Hi,
I just had a question after thinking for a while and thought I would get your guy's expert advice. When doing single cell rna sequencing analysis for lets say 4 control and 4 cancer samples, would it be more useful to do the preprocessing (filtering, normalization, etc..) and then cluster each sample individually to identify the cell types. Then, once the cell types are identified in each individual sample, merge them together with the cell type ids, integrate and do differential gene analysis between cell types? This I say in contrast to, doing the preprocessing on all the samples together, then integrating them to cluster and identify cell types within all 8 samples combined. My understanding is, with analyzing each sample individually and not having to integrate, you preserve signal to identify cell types after clustering. Then you can combine the cell types from all the sample to do downstream analysis. Versus, when doing the preprocessing and integration on all 8 samples to eventually cluster the cells on all 8 samples, you lose some actual biological signal. Any advice and thoughts would be appreciated.

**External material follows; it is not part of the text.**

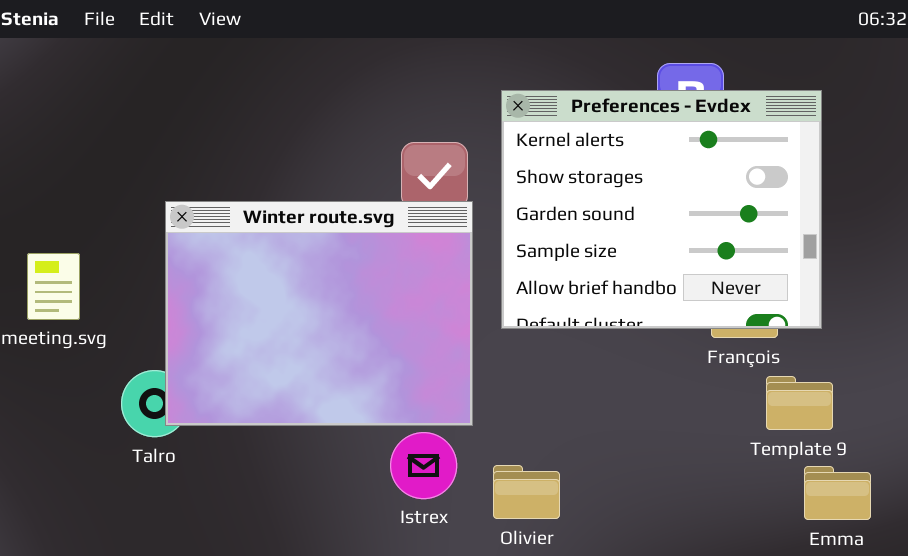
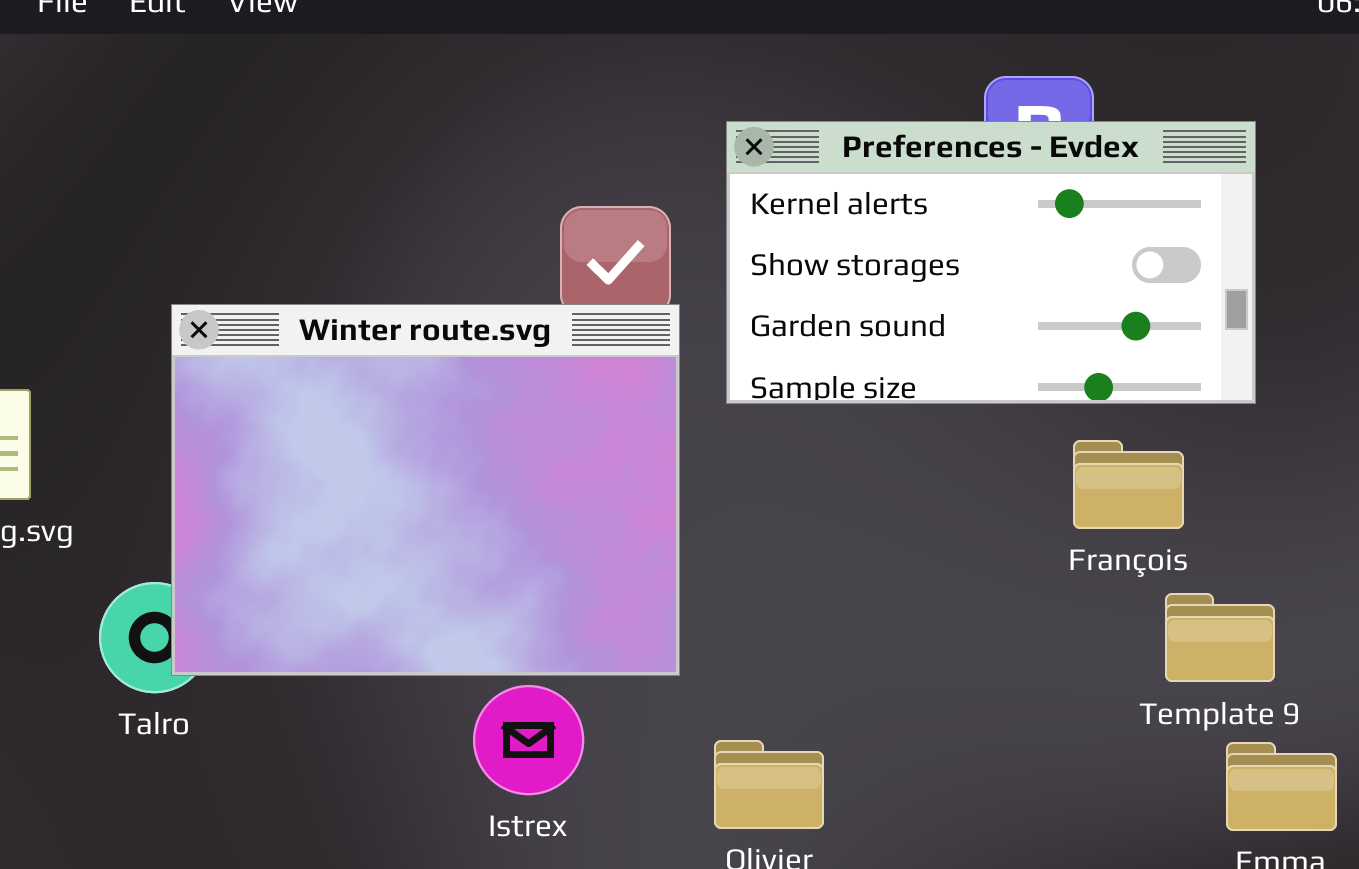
Preferences - Evdex: [501,90,822,329] -> [726,121,1256,404], resized
Istrex: [390,432,457,499] -> [473,685,584,795], moved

You should integrate and call clusters on the joint embedding. Most good integration algorithms (like scVI) should be robust to cell types that are present only in your e.g. 4 cancer cells. You also avoid differences in clustering based solely on the noise present in each sample, which is not informative.
Thank you for your guidance. So just to make sure I understand correctly, you are saying to merge all 8 samples together, preprocess them together (filter low count cells, normalize, etc...), and then integrate that merged object (with the 8 samples combined) using Harmony or scVI and it should preserve the cell type signal in each sample? The reason I ask is, if you have a control and condition sample that do not differ too much in terms of biology, then because of the way integration works in finding cells with similar expression between conditions and using those as anchors to eventually apply a factor to "integrate" other cells, would you not lose out on the biological signal that may help understand the difference between control and condition? Appreciate your initial response and any further guidance.